6) De suma importancia es la referencia sobre la presencia de placas de amiloide y la ausencia de pérdida celular y gliosis en la segunda y tercera capas de la corteza cerebral; distinguen esta variante de la enfermedad de Alzheimer de la demencia frontotemporal. Advierten además que la reducida prevalencia de la forma frontal de la EA ha motivado dificultades para su identificación clínica.
Como se puede apreciar es de destacar el minucioso análisis que los autores realizan de cada una de las variantes, síndromes y fenotipos de la EA en los que la edad de comienzo, el perfil genético y las comorbilidades modifican el fenotipo de la EA.
Cabe agregar que otros expertos se han dedicado a establecer subtipos de EA, como por ejemplo Bredesen, de la Universidad de California, quien en la revista Aging,3 en 2015, menciona tres subtipos de EA según el perfil metabólico de los pacientes:
1. Alzheimer inflamatorio: subtipo de Alzheimer en el que los niveles séricos de marcadores como la PCR o la albúmina aumentan.
2. Alzheimer no inflamatorio: subtipo de Alzheimer en el que los marcadores inflamatorios no se incrementan, pero existen otras alteraciones metabólicas.

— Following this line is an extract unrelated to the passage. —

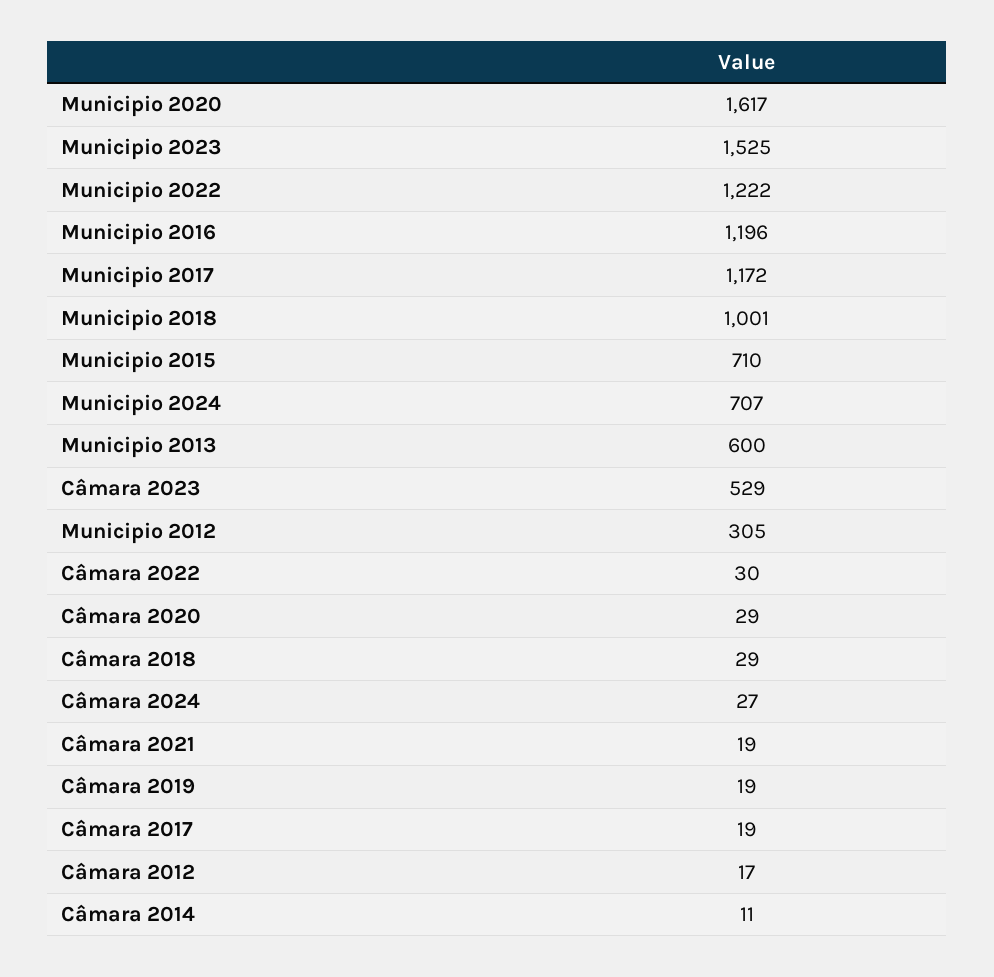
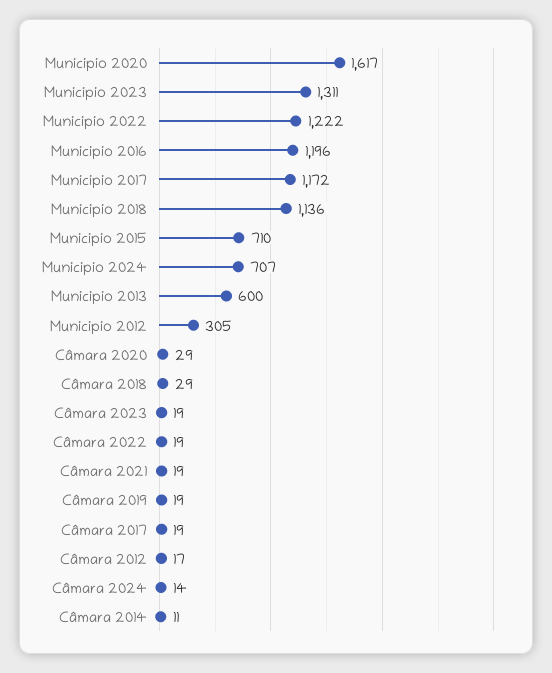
Municipio 2023: 1525 -> 1311
Municipio 2018: 1001 -> 1136
Câmara 2023: 529 -> 19
Câmara 2022: 30 -> 19
Câmara 2024: 27 -> 14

3. Alzheimer cortical: subtipo de Alzheimer que afecta a personas relativamente jóvenes, distribuyéndose más ampliamente a nivel cerebral que los otros subtipos de la enfermedad. Al principio no parece causar pérdida de memoria, pero sí hay pérdida de capacidades lingüísticas. A menudo se llega a un diagnóstico erróneo, y típicamente afecta a personas sin genes relacionados con EA, asociándose también con déficit significativos de cinc.
Estudios más recientes como el de Ten Kate, Dicks, Visser y colaboradores, publicado en Brain4 en 2018, refieren la existencia de subtipos de atrofia de la EA en la etapa prodrómica, en la que la atrofia del lóbulo temporal medial (ALTM) es un predictor de la demencia por EA. Este estudio incluyó 603 personas con EA prodrómica, identificándose cuatro subtipos de atrofia. Aparte del grupo clásico de ALTM con alteración mnemónica, del lenguaje y edad avanzada, se hallaron otros tres grupos: uno de atrofia parietooccipital con funciones ejecutiva/atención y visuoespacial deficiente, otro con atrofia leve con una cognición algo mejor y edad joven, y un subtipo con atrofia cortical difusa y características cognitivas intermedias.
El concepto de la identificación de las variantes de la EA tiene implicaciones trascendentales para el diagnóstico preciso, como para alternativas terapéuticas y como bien refieren Lam, Masellis y su grupo para el diseño de estudios o ensayos clínicos, pues existen potenciales respuestas diferentes de las planificaciones y manejos terapéuticos.
En síntesis, el artículo confeccionado por dichos autores actualiza varias alternativas sobre el espectro de la EA. Se ratifica que es un trastorno heterogéneo en el que comprender las bases biológicas de esta heterogeneidad es clave para desarrollar una medicina personalizada.